One simple CTA upgrade most sites miss
Tie your CTA to the service, not the business.
Instead of:
- “Contact us”
Use:
- “Get a boiler repair quote”
- “Book a hair consultation”
- “Call about blocked drains”
This is especially powerful on service pages. It makes the click feel like a logical next step, not a commitment to a sales chat.
Quick mobile checklist: does your CTA pass?
Open your website on your phone and check:
- Can you see a CTA in the first screen?
- Is the button large enough to tap easily?
- Does it look like a button, not a link?
- Does the wording match what you want people to do?
- Is there one clear primary action?
- Is there proof nearby to reduce hesitation?

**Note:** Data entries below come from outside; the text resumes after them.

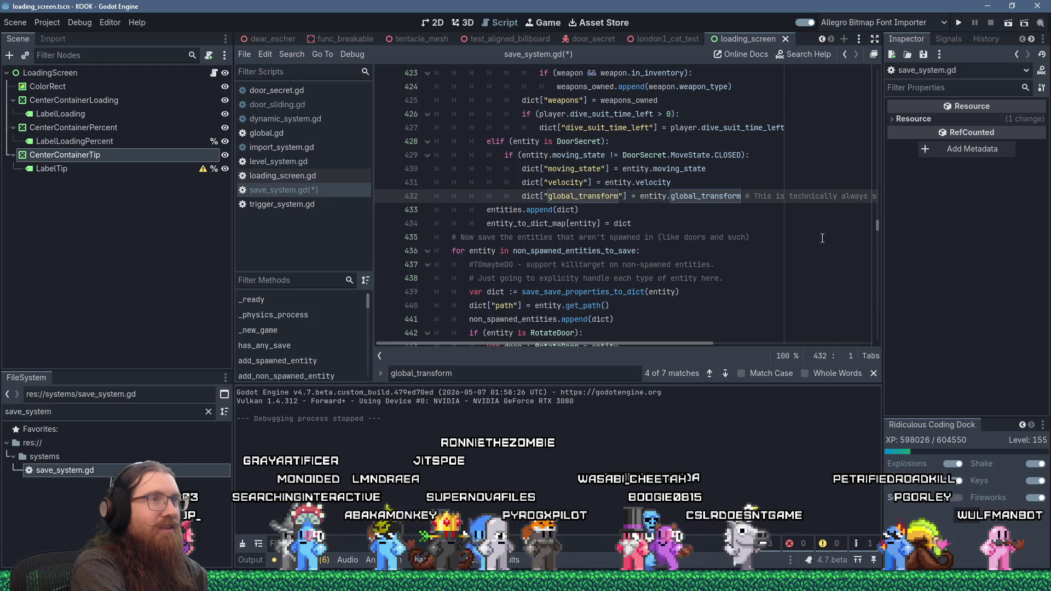
pyautogui.press('Up')
pyautogui.press('Up')
pyautogui.press('Up')
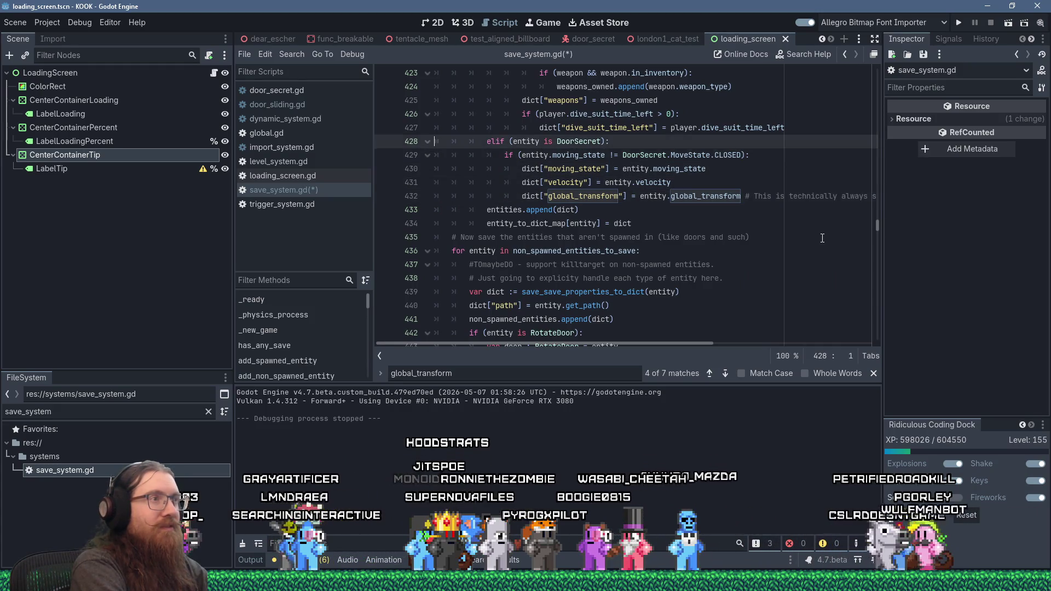
# Step: Start an 'if (entity.velocity' condition on a new line below the moving_state entry
pyautogui.press('Return')
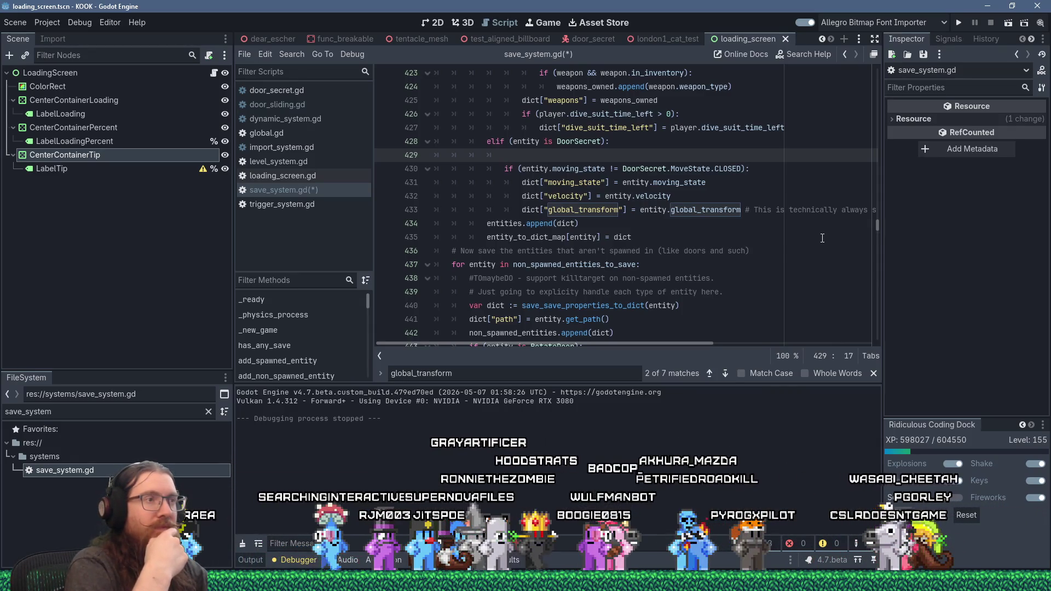
pyautogui.press('shift+Up')
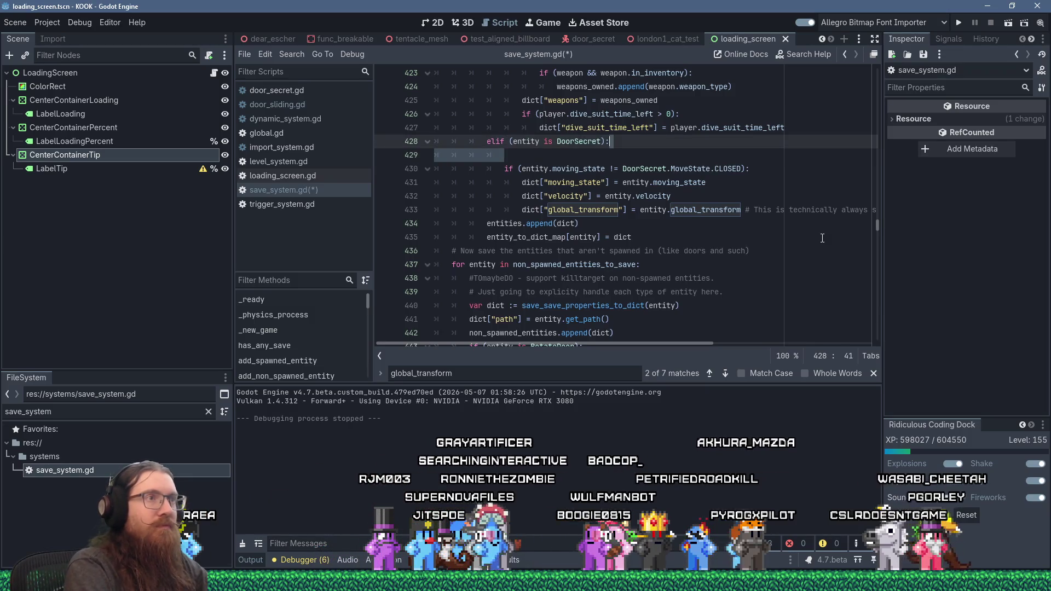
pyautogui.press('Delete')
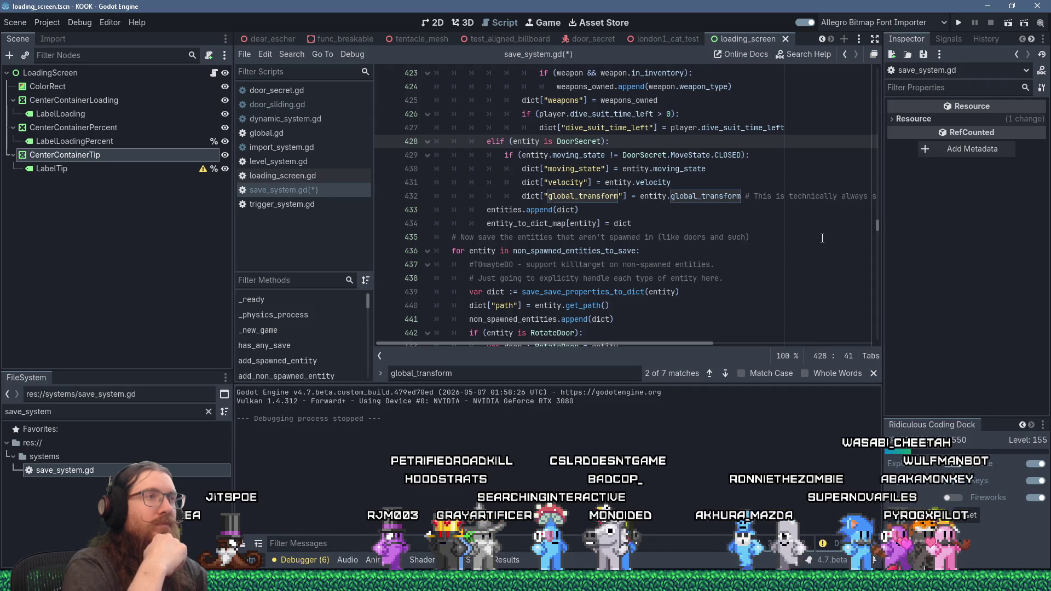
pyautogui.press('Down')
pyautogui.press('Down')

If you fail two or more, your site is likely losing enquiries.
How this ties into the rest of the series
- Post #1: the 5-second test fixes clarity and first impressions
- Post #2: one page per service builds local depth and relevance
- Post #3: tracking shows what is really producing enquiries
- Post #4: page titles improve rankings and click-through
- This post makes sure that once people land on your site, they actually take action
This is the point where traffic turns into results.